This Wikipedia article says that the metric in polar Riemann normal coordinates ($\xi_1,...,\xi_n$, with $\xi_1$ as the 'radial' coordinate), satisfies $g_{1i}=\delta_{1i}$. By definition of normal coordinates I can see easily why $g_{11}=1$. But I don't see why $g_{1i\neq 1}=0$.
Asked
Active
Viewed 185 times
1 Answers
1
I think the argument goes as follows: it is clear from the definition of normal coordinates that $\Gamma_{11}^i=0$ (which says that the radial vector doesn't change under parallel transport along a radial path). Writing this in terms of the metric gives $$ 2\partial_1 g_{1i}-\partial_i g_{11}=0. $$ Setting $i=1$ gives $\partial_1g_{11}=0$, which means that $g_{11}$ is constant everywhere -- therefore $\partial_i g_{11}=0$. Substituting this into the equation above gives $\partial_1 g_{1i}=0$ -- which means that $g_{1i}$ is constant everywhere. Since $g_{1i}=\delta_{1i}$ at the origin, $g_{1i}=\delta_{1i}$ everywhere.
I should add that $g_{1i}=\delta_{1i}$ implies $\Gamma^{1}_{1i}=0$ (which isn't obvious from the definition of normal coordinates at all), which roughly says that the the radial component of a vector doesn't change under parallel transport along a radial path, or utilising $\Gamma^{1}_{i1}=\Gamma^1_{1i}=0$, that the radial component of the radial vector doesn't change under parallel transport along an arbitrary path.
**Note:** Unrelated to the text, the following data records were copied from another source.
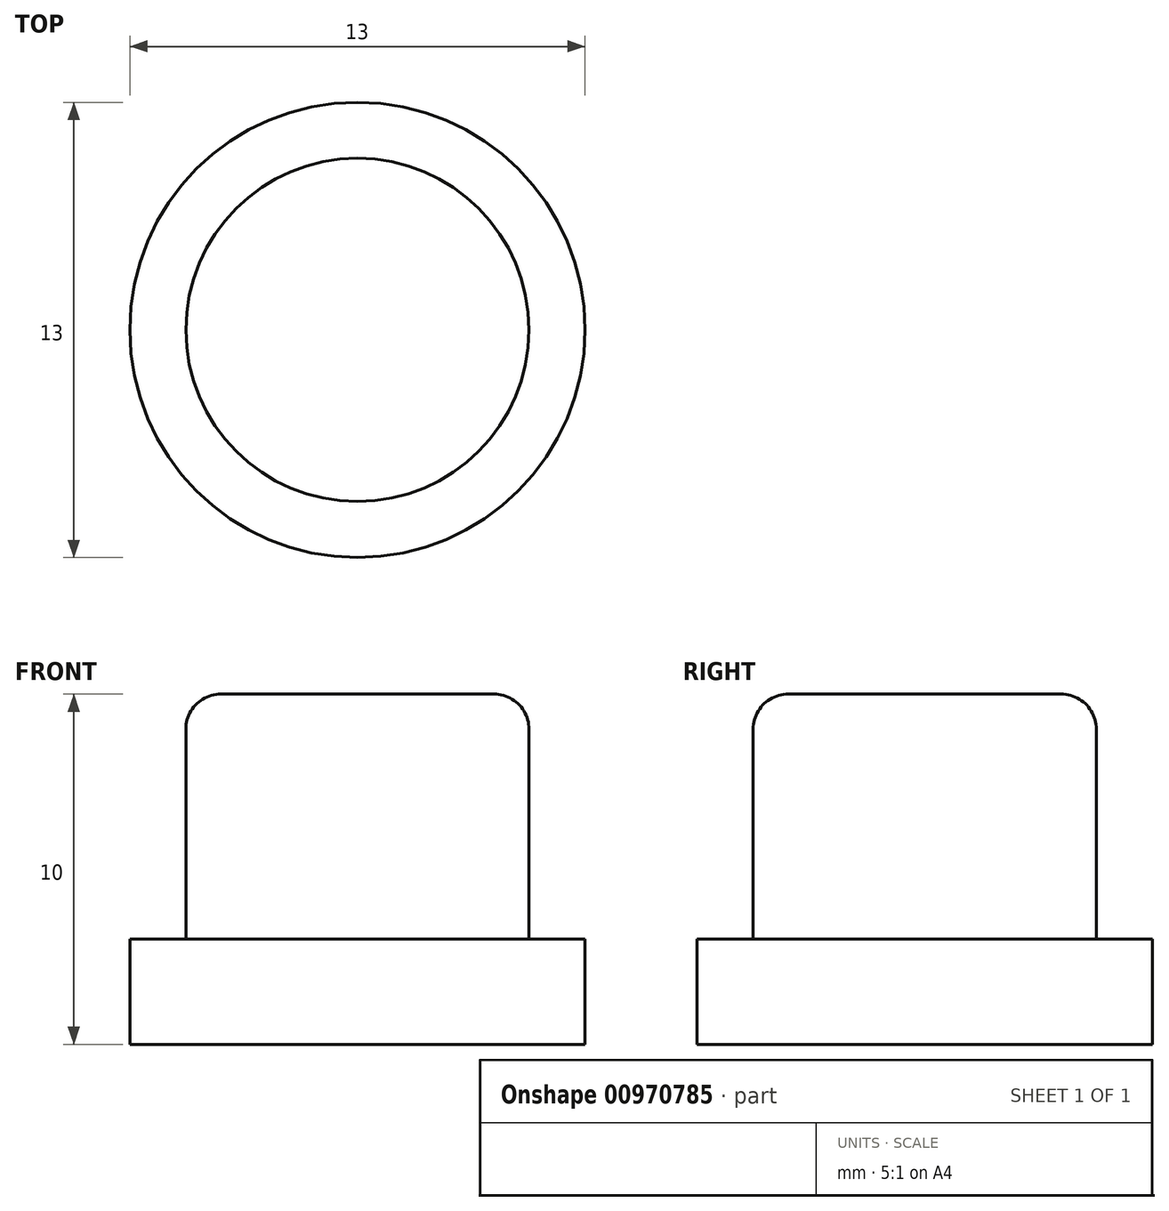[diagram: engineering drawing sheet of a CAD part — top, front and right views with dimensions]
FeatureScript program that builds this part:
annotation { "Feature Type Name" : "Feature", "Feature Type Description" : "" }
export const myFeature = defineFeature(function(context is Context, id is Id, definition is map)
    precondition{}
    {
        {
            var Q0;
            Q0=qCreatedBy(makeId("Top.planeOp"),FACE);
            var sketch = newSketch(context, id + "F0", { "sketchPlane" : qUnion([Q0])});
            skCircle(sketch, "E0", {"center": v(0, 0) * mm, "radius": 6.5 * mm});
            skSolve(sketch);
        }
        {
            var Q0;
            Q0 = qSketchRegion(id + "F0", true);
            extrude(context, id + "F1", {"entities" : qUnion([Q0]), "depth" : 3 * mm, "offsetDistance" : 25 * mm});
        }
        {
            var Q0;
            Q0=qCreatedBy(makeId("Top.planeOp"),FACE);
            var sketch = newSketch(context, id + "F2", { "sketchPlane" : qUnion([Q0])});
            skCircle(sketch, "E1", {"center": v(0, 0) * mm, "radius": 4.9 * mm});
            skSolve(sketch);
        }
        {
            var Q0;
            Q0 = qSketchRegion(id + "F2", true);
            extrude(context, id + "F3", {"entities" : qUnion([Q0]), "operationType" : NewBodyOperationType.ADD, "depth" : 10 * mm, "offsetDistance" : 25 * mm});
        }
        {
            var Q0;
            Q0=makeQuery(id+"F3.opExtrude","CAP_EDGE",EDGE,{"disambiguationData":[OSD([sQuery(id+"F2.wireOp",EDGE,"E1")])],"isStart":false});
            fillet(context, id + "F4", {"entities" : qUnion([Q0]), "radius" : 1 * mm, "tangentPropagation" : true, "allowEdgeOverflow" : false});
        }
    });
If you prefer to work in the cartesian system, $x_1,...,x_n$, (instead of polar coordinates) then the argument is: $x^j x^k\Gamma^{i}_{jk}=0$ implies $$ 2x^j\partial_jF_i=\partial_i(x^jF_j) $$ where $F_i\equiv x^kg_{ki}$. This has the (unique) solution $F_i=x^j\delta_{ij}$, given the small $x$ behaviour $F_i=x^j\delta_{ij}+O(|x|^2)$ (which follows from $g_{ij}(0)=\delta_{ij}$).
dennis
- 473